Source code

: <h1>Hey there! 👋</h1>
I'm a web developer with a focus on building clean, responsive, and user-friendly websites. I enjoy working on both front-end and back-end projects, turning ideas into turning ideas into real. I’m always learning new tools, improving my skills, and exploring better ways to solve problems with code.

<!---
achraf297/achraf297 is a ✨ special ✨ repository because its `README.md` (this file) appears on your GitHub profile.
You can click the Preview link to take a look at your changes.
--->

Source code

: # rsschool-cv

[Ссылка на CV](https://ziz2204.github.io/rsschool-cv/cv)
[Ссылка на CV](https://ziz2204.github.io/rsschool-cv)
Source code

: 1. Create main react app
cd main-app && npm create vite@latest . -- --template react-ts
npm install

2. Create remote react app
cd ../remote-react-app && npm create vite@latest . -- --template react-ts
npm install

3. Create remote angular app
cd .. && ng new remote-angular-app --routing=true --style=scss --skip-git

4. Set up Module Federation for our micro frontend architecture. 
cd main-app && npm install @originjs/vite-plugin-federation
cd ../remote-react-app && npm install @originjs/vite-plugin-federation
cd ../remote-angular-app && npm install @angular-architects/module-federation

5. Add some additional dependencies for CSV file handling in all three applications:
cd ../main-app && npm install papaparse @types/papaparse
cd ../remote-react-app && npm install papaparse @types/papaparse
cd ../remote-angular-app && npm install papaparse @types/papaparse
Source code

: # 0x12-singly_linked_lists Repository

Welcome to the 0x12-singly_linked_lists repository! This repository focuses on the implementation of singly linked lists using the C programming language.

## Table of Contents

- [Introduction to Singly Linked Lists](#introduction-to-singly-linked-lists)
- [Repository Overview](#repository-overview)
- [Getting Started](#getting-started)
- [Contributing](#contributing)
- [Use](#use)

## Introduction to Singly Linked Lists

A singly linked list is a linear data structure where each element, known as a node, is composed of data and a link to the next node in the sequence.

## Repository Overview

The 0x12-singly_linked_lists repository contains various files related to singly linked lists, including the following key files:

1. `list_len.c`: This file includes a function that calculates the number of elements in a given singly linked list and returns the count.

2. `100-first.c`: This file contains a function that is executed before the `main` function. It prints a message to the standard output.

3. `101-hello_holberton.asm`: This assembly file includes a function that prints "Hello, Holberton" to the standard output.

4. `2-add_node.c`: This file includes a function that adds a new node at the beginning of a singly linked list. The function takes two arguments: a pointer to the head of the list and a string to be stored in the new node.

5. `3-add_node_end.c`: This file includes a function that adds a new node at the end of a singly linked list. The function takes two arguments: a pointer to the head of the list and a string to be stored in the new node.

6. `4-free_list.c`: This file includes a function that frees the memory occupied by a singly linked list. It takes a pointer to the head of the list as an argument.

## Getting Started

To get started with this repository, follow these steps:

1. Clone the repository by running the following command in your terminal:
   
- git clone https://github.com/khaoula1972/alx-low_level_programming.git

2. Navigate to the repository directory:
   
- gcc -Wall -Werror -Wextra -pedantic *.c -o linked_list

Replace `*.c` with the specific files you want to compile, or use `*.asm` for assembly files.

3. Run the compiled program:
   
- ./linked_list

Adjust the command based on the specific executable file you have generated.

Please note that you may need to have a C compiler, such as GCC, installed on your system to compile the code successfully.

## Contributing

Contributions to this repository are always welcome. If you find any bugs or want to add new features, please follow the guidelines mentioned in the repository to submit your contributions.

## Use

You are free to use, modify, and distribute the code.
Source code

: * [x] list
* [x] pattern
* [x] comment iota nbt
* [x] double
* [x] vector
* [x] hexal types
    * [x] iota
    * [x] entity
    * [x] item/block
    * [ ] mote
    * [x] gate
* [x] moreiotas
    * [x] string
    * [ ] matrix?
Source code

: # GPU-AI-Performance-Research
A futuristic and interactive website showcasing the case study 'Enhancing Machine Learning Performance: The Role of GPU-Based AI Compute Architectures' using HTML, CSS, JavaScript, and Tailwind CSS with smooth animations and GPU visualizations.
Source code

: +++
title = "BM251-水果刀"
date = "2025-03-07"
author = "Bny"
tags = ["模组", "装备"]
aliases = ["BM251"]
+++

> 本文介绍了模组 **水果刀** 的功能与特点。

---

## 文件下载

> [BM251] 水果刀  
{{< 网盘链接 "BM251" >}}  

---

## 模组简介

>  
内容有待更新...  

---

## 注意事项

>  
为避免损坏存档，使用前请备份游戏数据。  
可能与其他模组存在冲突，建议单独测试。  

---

Task item
Return the material above in full, exactly as written.

Response area
Source code

: <h1>Hey there! 👋</h1>
I'm a web developer with a focus on building clean, responsive, and user-friendly websites. I enjoy working on both front-end and back-end projects, turning ideas into turning ideas into real. I’m always learning new tools, improving my skills, and exploring better ways to solve problems with code.

<!---
achraf297/achraf297 is a ✨ special ✨ repository because its `README.md` (this file) appears on your GitHub profile.
You can click the Preview link to take a look at your changes.
--->

Source code

: # rsschool-cv

[Ссылка на CV](https://ziz2204.github.io/rsschool-cv/cv)
[Ссылка на CV](https://ziz2204.github.io/rsschool-cv)
Source code

: 1. Create main react app
cd main-app && npm create vite@latest . -- --template react-ts
npm install

2. Create remote react app
cd ../remote-react-app && npm create vite@latest . -- --template react-ts
npm install

3. Create remote angular app
cd .. && ng new remote-angular-app --routing=true --style=scss --skip-git

4. Set up Module Federation for our micro frontend architecture. 
cd main-app && npm install @originjs/vite-plugin-federation
cd ../remote-react-app && npm install @originjs/vite-plugin-federation
cd ../remote-angular-app && npm install @angular-architects/module-federation

5. Add some additional dependencies for CSV file handling in all three applications:
cd ../main-app && npm install papaparse @types/papaparse
cd ../remote-react-app && npm install papaparse @types/papaparse
cd ../remote-angular-app && npm install papaparse @types/papaparse
Source code

: # 0x12-singly_linked_lists Repository

Welcome to the 0x12-singly_linked_lists repository! This repository focuses on the implementation of singly linked lists using the C programming language.

## Table of Contents

- [Introduction to Singly Linked Lists](#introduction-to-singly-linked-lists)
- [Repository Overview](#repository-overview)
- [Getting Started](#getting-started)
- [Contributing](#contributing)
- [Use](#use)

## Introduction to Singly Linked Lists

A singly linked list is a linear data structure where each element, known as a node, is composed of data and a link to the next node in the sequence.

## Repository Overview

The 0x12-singly_linked_lists repository contains various files related to singly linked lists, including the following key files:

1. `list_len.c`: This file includes a function that calculates the number of elements in a given singly linked list and returns the count.

2. `100-first.c`: This file contains a function that is executed before the `main` function. It prints a message to the standard output.

3. `101-hello_holberton.asm`: This assembly file includes a function that prints "Hello, Holberton" to the standard output.

4. `2-add_node.c`: This file includes a function that adds a new node at the beginning of a singly linked list. The function takes two arguments: a pointer to the head of the list and a string to be stored in the new node.

5. `3-add_node_end.c`: This file includes a function that adds a new node at the end of a singly linked list. The function takes two arguments: a pointer to the head of the list and a string to be stored in the new node.

6. `4-free_list.c`: This file includes a function that frees the memory occupied by a singly linked list. It takes a pointer to the head of the list as an argument.

## Getting Started

To get started with this repository, follow these steps:

1. Clone the repository by running the following command in your terminal:
   
- git clone https://github.com/khaoula1972/alx-low_level_programming.git

2. Navigate to the repository directory:
   
- gcc -Wall -Werror -Wextra -pedantic *.c -o linked_list

Replace `*.c` with the specific files you want to compile, or use `*.asm` for assembly files.

3. Run the compiled program:
   
- ./linked_list

Adjust the command based on the specific executable file you have generated.

Please note that you may need to have a C compiler, such as GCC, installed on your system to compile the code successfully.

## Contributing

Contributions to this repository are always welcome. If you find any bugs or want to add new features, please follow the guidelines mentioned in the repository to submit your contributions.

## Use

You are free to use, modify, and distribute the code.
Source code

: * [x] list
* [x] pattern
* [x] comment iota nbt
* [x] double
* [x] vector
* [x] hexal types
    * [x] iota
    * [x] entity
    * [x] item/block
    * [ ] mote
    * [x] gate
* [x] moreiotas
    * [x] string
    * [ ] matrix?
Source code

: # GPU-AI-Performance-Research
A futuristic and interactive website showcasing the case study 'Enhancing Machine Learning Performance: The Role of GPU-Based AI Compute Architectures' using HTML, CSS, JavaScript, and Tailwind CSS with smooth animations and GPU visualizations.
Source code

: +++
title = "BM251-水果刀"
date = "2025-03-07"
author = "Bny"
tags = ["模组", "装备"]
aliases = ["BM251"]
+++

> 本文介绍了模组 **水果刀** 的功能与特点。

---

## 文件下载

> [BM251] 水果刀  
{{< 网盘链接 "BM251" >}}  

---

## 模组简介

>  
内容有待更新...  

---

## 注意事项

>  
为避免损坏存档，使用前请备份游戏数据。  
可能与其他模组存在冲突，建议单独测试。  

---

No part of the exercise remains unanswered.